On Ajayi Crowther Street by Elnathan John

Set in Lagos, On Ajayi Crowther Street unveils the hidden turmoil beneath the surface of a seemingly ordinary Lagos neighborhood. Amidst gossip and church gatherings, clandestine love affairs, concealed pregnancies, and hypocrisy threatening to unravel the community, this graphic novel depicts everyday life in the buslting city.

Walking with Shadows by Jude Dibia

The story revolves around Adrian, a successful young man who grapples with his sexuality in both personal and public contexts. Formerly known as Ebele Njoko, he endured a troubled childhood, longing for parental acceptance. A compelling narrative about a Nigerian man forced to confront his past and his true self, highlighting the intersections of culture, identity, and acceptance.

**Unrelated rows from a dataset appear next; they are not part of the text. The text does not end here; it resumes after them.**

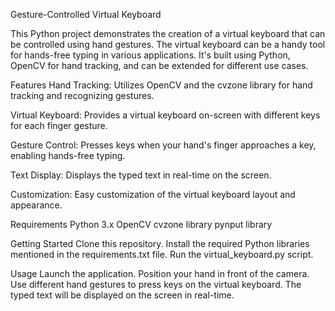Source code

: Gesture-Controlled Virtual Keyboard

This Python project demonstrates the creation of a virtual keyboard that can be controlled using hand gestures. The virtual keyboard can be a handy tool for hands-free typing in various applications. It's built using Python, OpenCV for hand tracking, and can be extended for different use cases.

Features
Hand Tracking: Utilizes OpenCV and the cvzone library for hand tracking and recognizing gestures.

Virtual Keyboard: Provides a virtual keyboard on-screen with different keys for each finger gesture.

Gesture Control: Presses keys when your hand's finger approaches a key, enabling hands-free typing.

Text Display: Displays the typed text in real-time on the screen.

Customization: Easy customization of the virtual keyboard layout and appearance.

Requirements
Python 3.x
OpenCV
cvzone library
pynput library

Getting Started
Clone this repository.
Install the required Python libraries mentioned in the requirements.txt file.
Run the virtual_keyboard.py script.

Usage
Launch the application.
Position your hand in front of the camera.
Use different hand gestures to press keys on the virtual keyboard.
The typed text will be displayed on the screen in real-time.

Rainbow Milk by Paul Mendez

Set in Birmingham, this debut novel follows Jesse McCarthy, a young Black gay man as he confronts his racial and sexual identities against his Jehovah’s Witness upbringing. Facing illness, racism, and family struggles, Jesse seeks self-discovery in London.

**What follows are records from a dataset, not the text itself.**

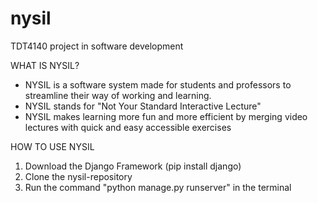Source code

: # nysil
TDT4140 project in software development

WHAT IS NYSIL?
- NYSIL is a software system made for students and professors to streamline their way of working and learning.
- NYSIL stands for "Not Your Standard Interactive Lecture"
- NYSIL makes learning more fun and more efficient by merging video lectures with quick and easy accessible exercises

HOW TO USE NYSIL
1. Download the Django Framework (pip install django)
2. Clone the nysil-repository
3. Run the command "python manage.py runserver" in the terminal
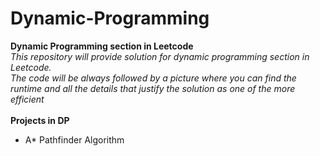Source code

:# Dynamic-Programming
**Dynamic Programming section in Leetcode**     
*This repository will provide solution for dynamic programming section in Leetcode.<br />     The code will be always followed by a picture where you can find the runtime and all the details that justify the solution as one of the more efficient*
<br />
<br />
**Projects in DP**
- A* Pathfinder Algorithm 
<br />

Girl, Women, Other by Bernardine Evaristo

Winner of the Booker Prize, this novel interweaves the lives of twelve characters, mostly Black British women, exploring themes of gender, sexuality, and social change. Through the lives of twelve diverse characters—mostly black British women—the novel traverses time and geography, weaving together the tales of their families, friendships, and romances.

The Prophets by Robert Jones Jr

A stirring historical novel about the forbidden love between Isaiah and Samuel, two enslaved young men on a Deep South plantation. Their barn becomes a sanctuary of intimacy and hope amid brutal conditions. However, their bond is threatened when an older slave, seeking favor, preaches the master’s gospel, turning others against them. With lyrical prose, Robert Jones, Jr. captures the voices of both the enslaved and the enslavers, revealing the plantation’s complex dynamics.

Vagabonds by Eloghosa Osunde

A mesmerizing short story collection set in Lagos, where marginalized characters—queer, poor, displaced, and rogue spirits—navigate danger, demons, and love to lead authentic lives. The collection follows diverse individuals, including a politician’s driver, a legendary fashion designer, a lesbian couple involved in underground sex work, and a mother attending a secret spiritual gathering. Vagabonds depicts lives of its queer inhabitants through a series of interconnected stories that celebrate defiance, community, and the magic of survival.

These Letter End in Tears by Musih Tedji Xaviere

Set in Cameroon, where same-sex relationships are illegal, this story follows the forbidden love story between Bessem, a Christian girl with a rebellious spirit, and Fatima, a Muslim girl living a double life. Their romance begins on a soccer field but is soon threatened by societal and familial opposition. After Fatima’s brother discovers their relationship, he assaults them, and a police raid on a local gay bar leads to Fatima’s disappearance. Thirteen years later, Bessem, now a university professor, still haunted by Fatima’s memory, embarks on a quest to find her lost love after encountering a mutual friend who might hold clues to Fatima’s fate.